Text under study>
....

Migrating from Opera to Chrome

I’ve used Opera as my primary web browser since the year 2005. It’s never looked quite at home on Windows and its tiny market share means it’s lucky to ever be included on a website’s list of ‘supported browsers’, but still I preferred it over Internet Explorer, Firefox and later Chrome. I valued the user interface for nearly always being extremely responsive (much more so than the other browsers, in my experience), even when I had more than 100 tabs open, which somehow manages to happen quite often. Features like mouse gestures and an RSS reader are available out of the box – other browsers require a lot of extensions before they come close to reaching the level of functionality that’s built-in to Opera.

Opera (the company) announced in February this year that Opera (the browser) would be moving from the Presto engine to the Google Chromium implementation of WebKit (it was later revealed that in fact both Google and Opera will be using a new engine called ‘Blink’, forked from WebKit). An early version of Opera 15, the first version to be built around Chromium, was released this week, so of course I was keen to try it out. Regrettably, most of what I loved about Opera is gone – no RSS, no customisable mouse gestures, basically no UI customisation, no sidebar (handy for RSS, downloads and window/tab management), no separate search box, no MDI (multiple document interface), no private tabs (rather than windows) and probably other features that I’ve forgotten. On one hand, I’m disappointed that my favourite browser has changed for the worse. On the other hand, this gives me a reason to switch to a better-supported browser.

....

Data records

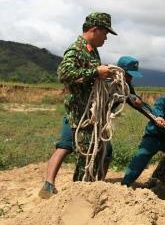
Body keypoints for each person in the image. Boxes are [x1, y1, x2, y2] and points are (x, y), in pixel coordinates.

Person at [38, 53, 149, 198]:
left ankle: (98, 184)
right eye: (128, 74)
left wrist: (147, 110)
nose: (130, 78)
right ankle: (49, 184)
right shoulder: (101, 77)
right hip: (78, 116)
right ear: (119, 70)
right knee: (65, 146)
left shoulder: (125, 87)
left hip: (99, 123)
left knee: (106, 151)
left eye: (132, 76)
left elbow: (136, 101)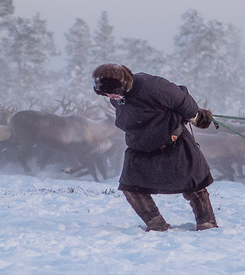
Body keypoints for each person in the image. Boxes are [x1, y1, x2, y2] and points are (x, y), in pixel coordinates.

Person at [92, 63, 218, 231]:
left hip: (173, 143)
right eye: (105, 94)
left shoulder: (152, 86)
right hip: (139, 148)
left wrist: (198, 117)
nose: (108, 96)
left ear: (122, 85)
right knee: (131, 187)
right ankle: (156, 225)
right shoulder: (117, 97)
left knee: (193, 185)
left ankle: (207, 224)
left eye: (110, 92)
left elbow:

....

Parts of the exercise>
(a) Return the part of the text on migrating from Opera to Chrome starting at "Migrating from Opera" and ending at "built-in to Opera.".
(b) Can you summarize the text on migrating from Opera to Chrome in two sentences?
Work from the text alone.

Task-by-task solutions>
(a)
Migrating from Opera to Chrome

I’ve used Opera as my primary web browser since the year 2005. It’s never looked quite at home on Windows and its tiny market share means it’s lucky to ever be included on a website’s list of ‘supported browsers’, but still I preferred it over Internet Explorer, Firefox and later Chrome. I valued the user interface for nearly always being extremely responsive (much more so than the other browsers, in my experience), even when I had more than 100 tabs open, which somehow manages to happen quite often. Features like mouse gestures and an RSS reader are available out of the box – other browsers require a lot of extensions before they come close to reaching the level of functionality that’s built-in to Opera.

(b) The writer has used Opera as a primary browser since 2005, valuing its responsive interface even with more than 100 tabs open and built-in features such as mouse gestures and an RSS reader. Since Opera moved from the Presto engine to Chromium, the early Opera 15 release has dropped most of those features, which disappoints the writer but also gives a reason to switch to a better-supported browser.